* **What is being asked**: Omit every image, and transcribe the remaining entries exactly as given.

***** Information shown

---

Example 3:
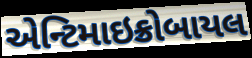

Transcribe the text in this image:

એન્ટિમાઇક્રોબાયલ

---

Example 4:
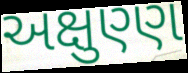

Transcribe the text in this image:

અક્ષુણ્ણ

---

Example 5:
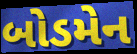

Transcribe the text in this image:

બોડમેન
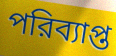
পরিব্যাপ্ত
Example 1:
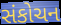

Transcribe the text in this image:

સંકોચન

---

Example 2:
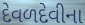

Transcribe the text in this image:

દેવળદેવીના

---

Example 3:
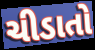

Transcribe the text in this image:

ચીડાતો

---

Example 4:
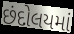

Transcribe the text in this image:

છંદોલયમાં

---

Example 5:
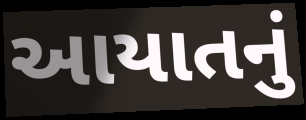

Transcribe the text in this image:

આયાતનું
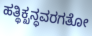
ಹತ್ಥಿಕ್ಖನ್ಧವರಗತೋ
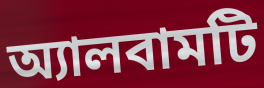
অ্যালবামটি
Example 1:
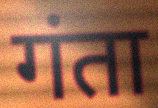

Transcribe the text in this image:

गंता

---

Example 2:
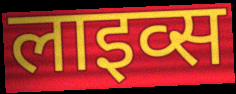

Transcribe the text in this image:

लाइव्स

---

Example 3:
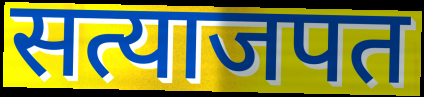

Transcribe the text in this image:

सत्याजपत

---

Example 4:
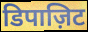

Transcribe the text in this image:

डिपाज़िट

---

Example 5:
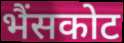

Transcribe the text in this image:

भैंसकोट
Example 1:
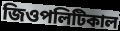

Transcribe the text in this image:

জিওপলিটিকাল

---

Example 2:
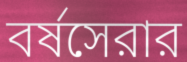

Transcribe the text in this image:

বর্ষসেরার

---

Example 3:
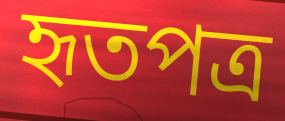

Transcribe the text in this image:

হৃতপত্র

**********

* **Exercise response**:
---

Example 3:

Transcribe the text in this image:

એન્ટિમાઇક્રોબાયલ

---

Example 4:

Transcribe the text in this image:

અક્ષુણ્ણ

---

Example 5:

Transcribe the text in this image:

બોડમેન
পরিব্যাপ্ত
Example 1:

Transcribe the text in this image:

સંકોચન

---

Example 2:

Transcribe the text in this image:

દેવળદેવીના

---

Example 3:

Transcribe the text in this image:

ચીડાતો

---

Example 4:

Transcribe the text in this image:

છંદોલયમાં

---

Example 5:

Transcribe the text in this image:

આયાતનું
ಹತ್ಥಿಕ್ಖನ್ಧವರಗತೋ
অ্যালবামটি
Example 1:

Transcribe the text in this image:

गंता

---

Example 2:

Transcribe the text in this image:

लाइव्स

---

Example 3:

Transcribe the text in this image:

सत्याजपत

---

Example 4:

Transcribe the text in this image:

डिपाज़िट

---

Example 5:

Transcribe the text in this image:

भैंसकोट
Example 1:

Transcribe the text in this image:

জিওপলিটিকাল

---

Example 2:

Transcribe the text in this image:

বর্ষসেরার

---

Example 3:

Transcribe the text in this image:

হৃতপত্র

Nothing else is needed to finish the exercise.